# Text under study

Last week alone, it offered:

"Place your butts! Forget the horses … all eyes are on Carol Vorderman in a sexy figure-hugging dress at Cheltenham", or, for American bum-fanciers "Check It Out! A bikini-clad Nicki Minaj shows off her VERY shapely behind on the set of new video".

But mostly the sidebar had its eyes on higher things: "Selena Gomez displays her toned stomach in ANOTHER barely there outfit on set of Spring Breakers."

Most often it looks higher still: "A right mesh! Rihanna reveals far too much in see-through top as she dines in New York", or "Need a bigger bikini Rita? Rusic, 51, almost falls out of her itsy bitsy two-piece as she hits the Miami beach". This story was apparently so important that it appeared the next day, too: "Peekaboo! Bikini-clad Rita Rusic reveals more than beach-goers bargain for as she readjusts her swimsuit".

Sometimes the angle widens to show us the whole woman: "Where's the rest of it? Amy Childs vajazzles on the catwalk as she launches her skimpy clothing range."

And once or twice there is even a suggestion that these women have minds, even if there's only one thing on them. Who can forget the sidebar's coverage of American politics: "'I'm strictly dickly … I love sex and I love men'. Former presidential candidate's daughter Meghan McCain opens up for Playboy interview."

The sidebar of shame does a lot to explain, I think, why the Mail Online is now one of the two largest newspaper websites in the world, disputing top place with the New York Times. It's not the only reason. The site also writes headlines, and picks stories, that make you want to read on. But since it is clearly a machine for amassing click-throughs, the predominance of these stories tells us a lot about what popular journalism on the internet is going to be like.

At this point, my piece runs into a difficulty. The traditional ending would be itself holier-than-thou, just like the paper I am poking fun at: a sad meditation on how it is that the moral guidance of Stephen Glover or Melanie Phillips rests on these tawdry foundations – but it doesn't. These aren't the foundations of anything. Although the Mail Online claims more than 50 million visitors a month, digital only accounts for 2.5% of the paper's advertising revenue.

As a hardened journalist, the thing I find really shocking about the sidebar of shame is not that it panders to our lower instincts – all newspapers prosper as they flatter their readers' vices – but that this pandering is so very unprofitable. If even the sidebar of shame can't make any money, what hope is there for more high-minded papers?

# Exercise requirements
1 > Condense the paragraph of the sidebar-of-shame column that begins "The sidebar of shame does a lot to explain" into a shorter version that keeps its main facts.
2 > Reproduce the passage of the sidebar-of-shame column starting at "At this point, my" and ending at "more high-minded papers?".
The material that comes next is separate from the sidebar-of-shame column.

# Provided material
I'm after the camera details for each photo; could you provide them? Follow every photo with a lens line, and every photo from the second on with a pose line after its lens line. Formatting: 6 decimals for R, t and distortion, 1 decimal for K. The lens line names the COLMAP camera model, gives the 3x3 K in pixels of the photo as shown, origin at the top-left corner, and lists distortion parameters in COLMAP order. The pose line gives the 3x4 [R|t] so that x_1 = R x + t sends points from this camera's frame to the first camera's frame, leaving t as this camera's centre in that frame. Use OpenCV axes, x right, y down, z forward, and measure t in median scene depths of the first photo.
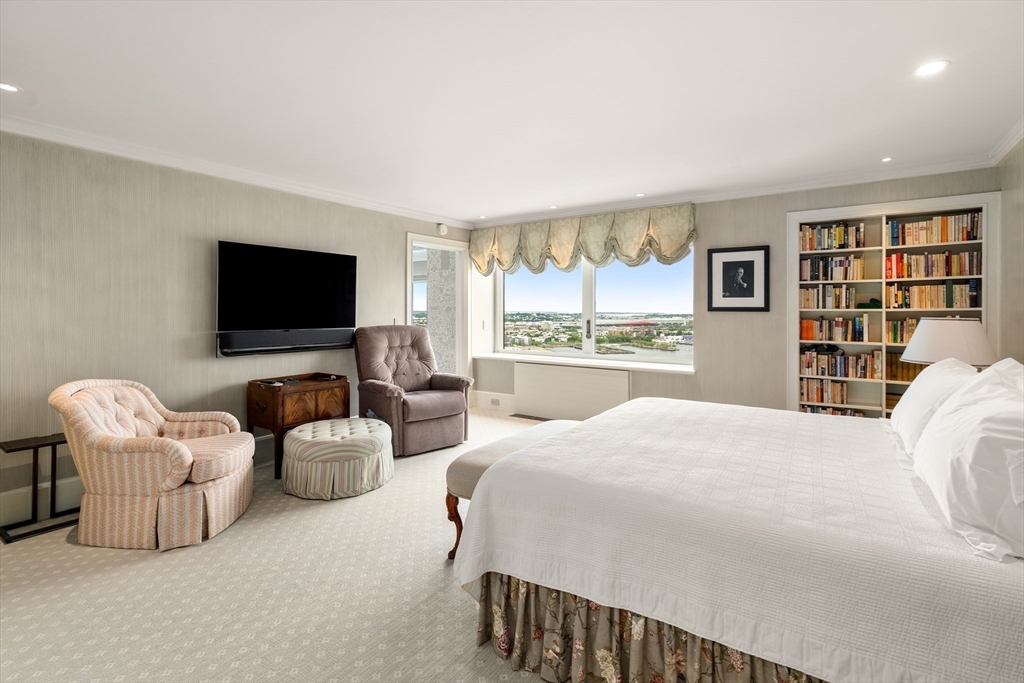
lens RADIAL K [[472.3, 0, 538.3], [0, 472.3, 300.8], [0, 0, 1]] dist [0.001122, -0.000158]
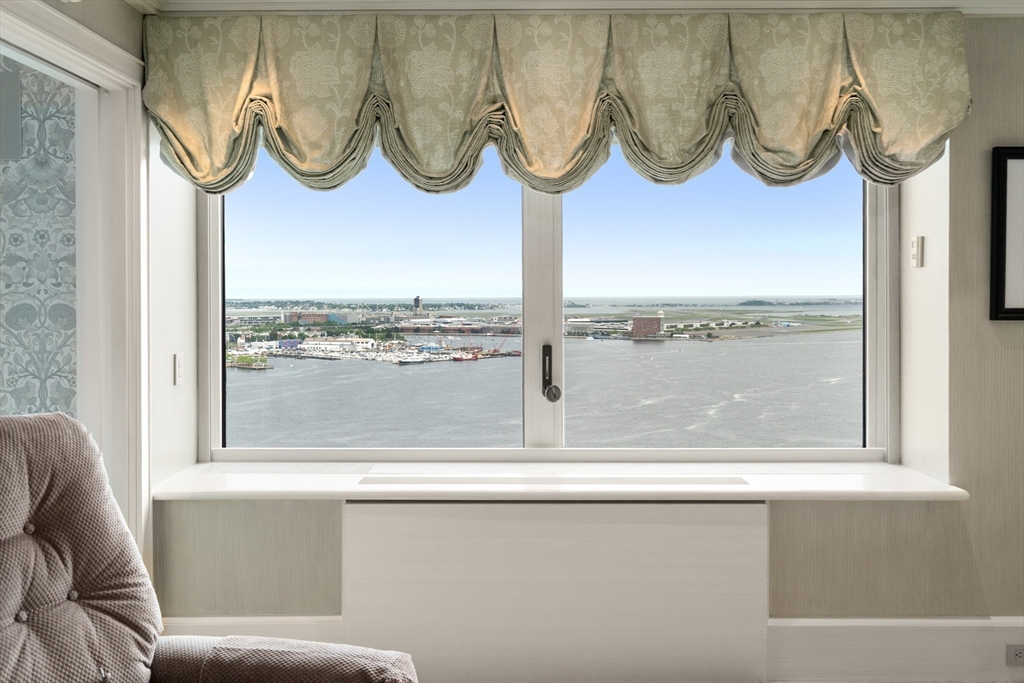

# Answers
1 > The sidebar of shame goes a long way toward explaining why the Mail Online is one of the world's two largest newspaper websites, competing with the New York Times for first place. Its compelling headlines and story choices also play a part. Because the site is plainly built to collect click-throughs, the dominance of these stories reveals a great deal about the future of popular journalism online.

2 >
At this point, my piece runs into a difficulty. The traditional ending would be itself holier-than-thou, just like the paper I am poking fun at: a sad meditation on how it is that the moral guidance of Stephen Glover or Melanie Phillips rests on these tawdry foundations – but it doesn't. These aren't the foundations of anything. Although the Mail Online claims more than 50 million visitors a month, digital only accounts for 2.5% of the paper's advertising revenue.

As a hardened journalist, the thing I find really shocking about the sidebar of shame is not that it panders to our lower instincts – all newspapers prosper as they flatter their readers' vices – but that this pandering is so very unprofitable. If even the sidebar of shame can't make any money, what hope is there for more high-minded papers?